Still, the most decisive breakthrough in the field of vascular access came in 1966 from Brescia, Cimino and their colleagues. Their work remains of basic importance to dialysis today. Using surgery, Brescia and his colleagues joined an artery in the arm with a nearby vein. The vein is normally not exposed to high arterial blood pressure, so the operation “arterialized” the vein and caused it to swell. Needles could then be more easily placed in this vein, which lay beneath the skin, to allow repeated access. This technique lowered the risk of infection in the vascular access and permitted dialysis treatment over a period of years. The so-called Arteriovenous (AV) Fistula remains the access of choice for dialysis patients, and some AV fistula implanted more than 30 years ago are still in use today.
The developments that began with the Scribner Shunt allowed the long-term treatment of patients with chronic kidney failure. In the spring of 1960, Belding Scribner implanted a shunt in the American Clyde Shields, in Seattle. Shields became the first chronic hemodialysis patient, and the dialysis treatments allowed him to live an additional eleven years before dying of cardiac disease in 1971.
These initial successes provided a fertile basis for the first-ever chronic hemodialysis program, which was established in Seattle in the following years. Over the years, Belding Scribner and his team consciously refrained from seeking patent protection for many of their inventions and innovations to ensure swift distribution of their life-saving techniques for dialysis patients. The lifelong efforts of Belding Scribner were recognized in 2002 when he and Willem Kolff were awarded the distinguished “Albert Lasker Award for Clinical Medical Research”. Scribner died in 2003 at the age of 82.
Modern hemodialysis: the first hollow-fiber dialyzers
Hemodialysis established itself as the treatment of choice worldwide for chronic and acute kidney failure after the early successes in Seattle.

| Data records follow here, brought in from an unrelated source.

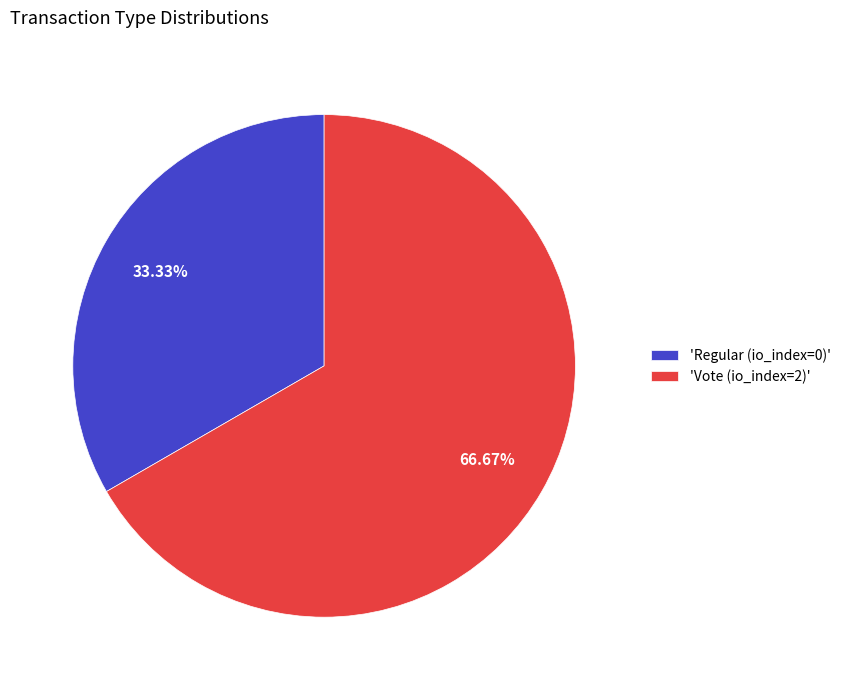

Does 'Regular (io_index=0)' account for over 50% of the chart?

No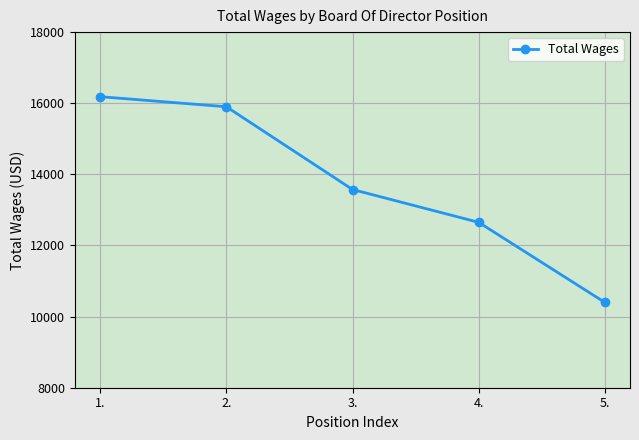

Which category has the lowest value across all series?

5.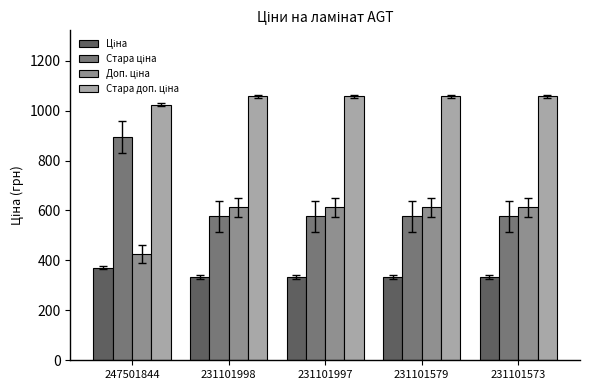

What is the difference between the highest and lowest values at 247501844?

652.4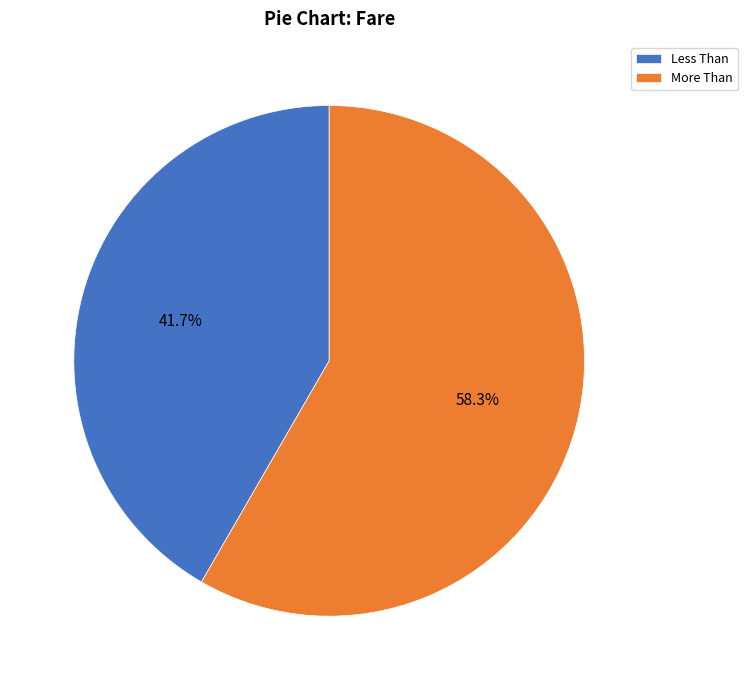

Combined, do More Than and Less Than account for over 50%?

Yes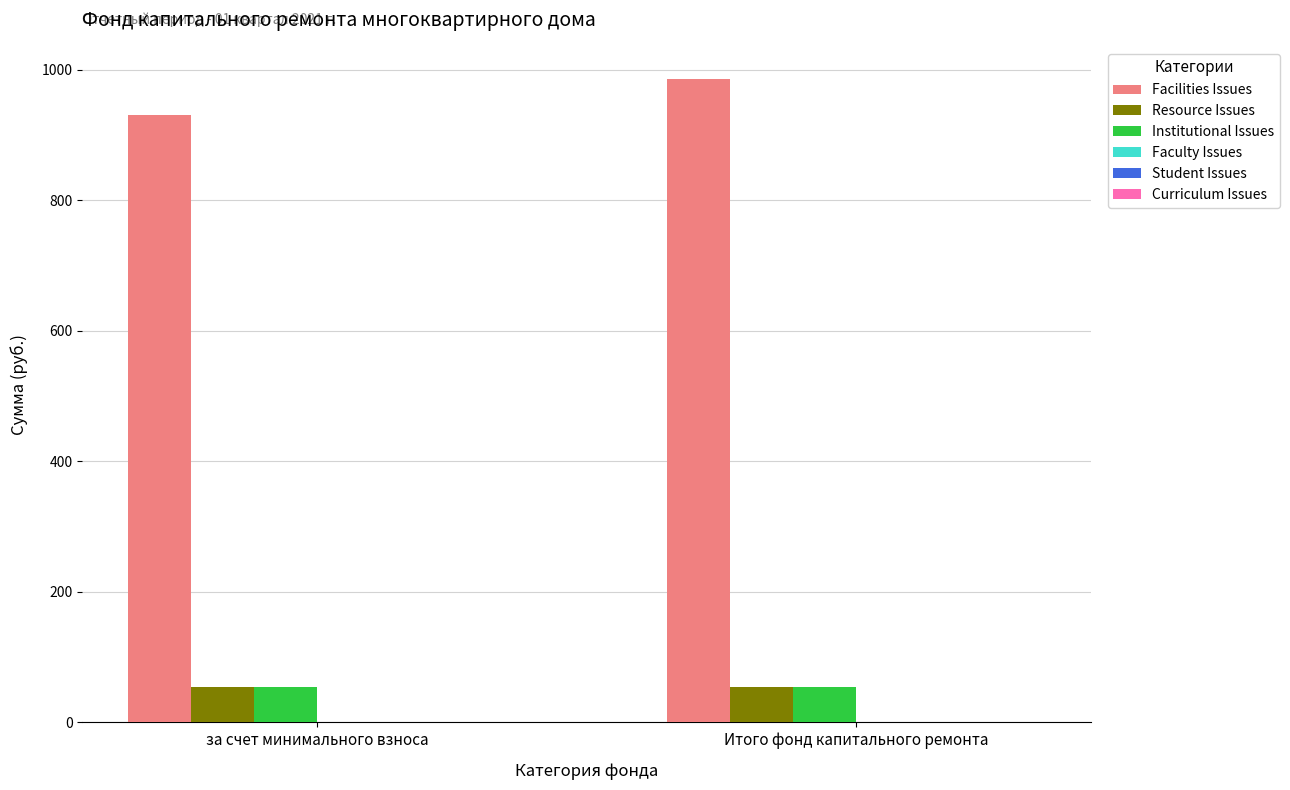

What is the maximum value for Institutional Issues?

54.9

Membranes, dialyzers and dialysis machines were continually improved and produced industrially in everincreasing numbers. A major step forward was the development of the hollow-fiber dialyzer by the American Richard Stewart in 1964. This technology replaced the until-then traditional membranous tubes and flat membranes with a number of capillary-sized hollow membranes. This procedure allows for the production of dialyzers with a surface area large enough to fulfill the demands of efficient dialysis treatment.
The development of the related industrial manufacturing technology was completed by Dow Chemical between 1964 and 1967, with Dr. Ben Lipps, current Chairman of the Management Board of Fresenius Medical Care, playing a significant role. This new technology allowed the production in subsequent years of large numbers of dialyzers at a reasonable price. The typical hollow-fiber dialyzers of today – which are equipped with a more effective and better-tolerated membrane made primarily from synthetic polymers – are still based on these concepts.
As the clinical use of hemodialysis became increasingly widespread, scientists were better able to investigate the unique attributes of patients with chronic kidney disease. In contrast to the early years of dialysis presented here, the lack of adequate treatment methods or technologies is no longer a challenge in the treatment of renal patients. The present challenges are multifold and come from the sheer number of patients requiring dialysis treatment, the complications resulting from years of dialysis treatment, and a growing population of patients that presents demographic as well as medical challenges; a population that would be without help were it not for the innovative researchers presented here.